Dataset items:
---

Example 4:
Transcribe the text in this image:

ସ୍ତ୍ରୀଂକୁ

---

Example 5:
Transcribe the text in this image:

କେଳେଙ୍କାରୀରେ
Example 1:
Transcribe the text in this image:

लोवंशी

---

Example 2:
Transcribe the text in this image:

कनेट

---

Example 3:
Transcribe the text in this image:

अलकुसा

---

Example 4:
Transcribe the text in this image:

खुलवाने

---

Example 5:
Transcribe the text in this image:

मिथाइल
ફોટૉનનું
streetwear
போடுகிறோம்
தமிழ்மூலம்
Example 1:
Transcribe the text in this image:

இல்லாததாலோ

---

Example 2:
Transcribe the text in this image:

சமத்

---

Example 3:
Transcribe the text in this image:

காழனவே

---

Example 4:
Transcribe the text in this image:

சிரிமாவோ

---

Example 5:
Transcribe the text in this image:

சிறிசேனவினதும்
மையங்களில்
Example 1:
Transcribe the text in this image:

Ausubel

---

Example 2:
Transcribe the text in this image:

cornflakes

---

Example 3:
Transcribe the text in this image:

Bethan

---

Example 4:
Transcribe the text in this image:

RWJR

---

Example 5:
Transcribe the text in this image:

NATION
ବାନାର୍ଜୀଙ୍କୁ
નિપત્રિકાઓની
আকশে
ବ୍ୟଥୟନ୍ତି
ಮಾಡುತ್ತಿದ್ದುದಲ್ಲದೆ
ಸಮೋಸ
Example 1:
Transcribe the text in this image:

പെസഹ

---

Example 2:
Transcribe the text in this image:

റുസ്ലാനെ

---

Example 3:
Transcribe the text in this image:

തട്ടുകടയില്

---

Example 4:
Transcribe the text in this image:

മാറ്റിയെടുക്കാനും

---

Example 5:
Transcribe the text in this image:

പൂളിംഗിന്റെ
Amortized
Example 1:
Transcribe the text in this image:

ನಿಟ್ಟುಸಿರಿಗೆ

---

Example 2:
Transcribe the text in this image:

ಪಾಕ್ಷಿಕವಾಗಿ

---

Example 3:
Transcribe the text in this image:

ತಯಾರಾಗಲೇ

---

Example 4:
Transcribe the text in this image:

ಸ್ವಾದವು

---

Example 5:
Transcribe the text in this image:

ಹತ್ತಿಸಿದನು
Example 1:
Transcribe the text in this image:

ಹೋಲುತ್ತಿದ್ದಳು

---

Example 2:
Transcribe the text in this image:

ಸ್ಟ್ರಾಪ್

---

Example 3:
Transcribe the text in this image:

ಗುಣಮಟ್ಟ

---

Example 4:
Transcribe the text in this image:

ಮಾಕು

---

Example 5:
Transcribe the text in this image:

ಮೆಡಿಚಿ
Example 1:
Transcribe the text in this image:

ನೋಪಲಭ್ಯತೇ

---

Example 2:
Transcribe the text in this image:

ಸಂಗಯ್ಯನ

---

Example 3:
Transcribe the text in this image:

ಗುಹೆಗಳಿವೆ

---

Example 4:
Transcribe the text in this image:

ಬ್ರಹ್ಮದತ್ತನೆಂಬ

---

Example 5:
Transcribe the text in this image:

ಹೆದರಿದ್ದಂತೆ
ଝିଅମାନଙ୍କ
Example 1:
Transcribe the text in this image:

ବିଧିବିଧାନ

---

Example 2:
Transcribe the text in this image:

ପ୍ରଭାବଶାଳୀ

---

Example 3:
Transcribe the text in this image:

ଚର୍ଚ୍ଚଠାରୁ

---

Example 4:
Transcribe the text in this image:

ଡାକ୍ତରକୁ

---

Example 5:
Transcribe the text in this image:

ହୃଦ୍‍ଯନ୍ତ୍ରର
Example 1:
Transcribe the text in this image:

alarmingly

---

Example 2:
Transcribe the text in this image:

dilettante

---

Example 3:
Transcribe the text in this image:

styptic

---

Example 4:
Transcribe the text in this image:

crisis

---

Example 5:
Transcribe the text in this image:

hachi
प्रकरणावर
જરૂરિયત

** Activity **
Your reply must contain each entry, reproduced exactly.

** Finished exercise **
---

Example 4:
Transcribe the text in this image:

ସ୍ତ୍ରୀଂକୁ

---

Example 5:
Transcribe the text in this image:

କେଳେଙ୍କାରୀରେ
Example 1:
Transcribe the text in this image:

लोवंशी

---

Example 2:
Transcribe the text in this image:

कनेट

---

Example 3:
Transcribe the text in this image:

अलकुसा

---

Example 4:
Transcribe the text in this image:

खुलवाने

---

Example 5:
Transcribe the text in this image:

मिथाइल
ફોટૉનનું
streetwear
போடுகிறோம்
தமிழ்மூலம்
Example 1:
Transcribe the text in this image:

இல்லாததாலோ

---

Example 2:
Transcribe the text in this image:

சமத்

---

Example 3:
Transcribe the text in this image:

காழனவே

---

Example 4:
Transcribe the text in this image:

சிரிமாவோ

---

Example 5:
Transcribe the text in this image:

சிறிசேனவினதும்
மையங்களில்
Example 1:
Transcribe the text in this image:

Ausubel

---

Example 2:
Transcribe the text in this image:

cornflakes

---

Example 3:
Transcribe the text in this image:

Bethan

---

Example 4:
Transcribe the text in this image:

RWJR

---

Example 5:
Transcribe the text in this image:

NATION
ବାନାର୍ଜୀଙ୍କୁ
નિપત્રિકાઓની
আকশে
ବ୍ୟଥୟନ୍ତି
ಮಾಡುತ್ತಿದ್ದುದಲ್ಲದೆ
ಸಮೋಸ
Example 1:
Transcribe the text in this image:

പെസഹ

---

Example 2:
Transcribe the text in this image:

റുസ്ലാനെ

---

Example 3:
Transcribe the text in this image:

തട്ടുകടയില്

---

Example 4:
Transcribe the text in this image:

മാറ്റിയെടുക്കാനും

---

Example 5:
Transcribe the text in this image:

പൂളിംഗിന്റെ
Amortized
Example 1:
Transcribe the text in this image:

ನಿಟ್ಟುಸಿರಿಗೆ

---

Example 2:
Transcribe the text in this image:

ಪಾಕ್ಷಿಕವಾಗಿ

---

Example 3:
Transcribe the text in this image:

ತಯಾರಾಗಲೇ

---

Example 4:
Transcribe the text in this image:

ಸ್ವಾದವು

---

Example 5:
Transcribe the text in this image:

ಹತ್ತಿಸಿದನು
Example 1:
Transcribe the text in this image:

ಹೋಲುತ್ತಿದ್ದಳು

---

Example 2:
Transcribe the text in this image:

ಸ್ಟ್ರಾಪ್

---

Example 3:
Transcribe the text in this image:

ಗುಣಮಟ್ಟ

---

Example 4:
Transcribe the text in this image:

ಮಾಕು

---

Example 5:
Transcribe the text in this image:

ಮೆಡಿಚಿ
Example 1:
Transcribe the text in this image:

ನೋಪಲಭ್ಯತೇ

---

Example 2:
Transcribe the text in this image:

ಸಂಗಯ್ಯನ

---

Example 3:
Transcribe the text in this image:

ಗುಹೆಗಳಿವೆ

---

Example 4:
Transcribe the text in this image:

ಬ್ರಹ್ಮದತ್ತನೆಂಬ

---

Example 5:
Transcribe the text in this image:

ಹೆದರಿದ್ದಂತೆ
ଝିଅମାନଙ୍କ
Example 1:
Transcribe the text in this image:

ବିଧିବିଧାନ

---

Example 2:
Transcribe the text in this image:

ପ୍ରଭାବଶାଳୀ

---

Example 3:
Transcribe the text in this image:

ଚର୍ଚ୍ଚଠାରୁ

---

Example 4:
Transcribe the text in this image:

ଡାକ୍ତରକୁ

---

Example 5:
Transcribe the text in this image:

ହୃଦ୍‍ଯନ୍ତ୍ରର
Example 1:
Transcribe the text in this image:

alarmingly

---

Example 2:
Transcribe the text in this image:

dilettante

---

Example 3:
Transcribe the text in this image:

styptic

---

Example 4:
Transcribe the text in this image:

crisis

---

Example 5:
Transcribe the text in this image:

hachi
प्रकरणावर
જરૂરિયત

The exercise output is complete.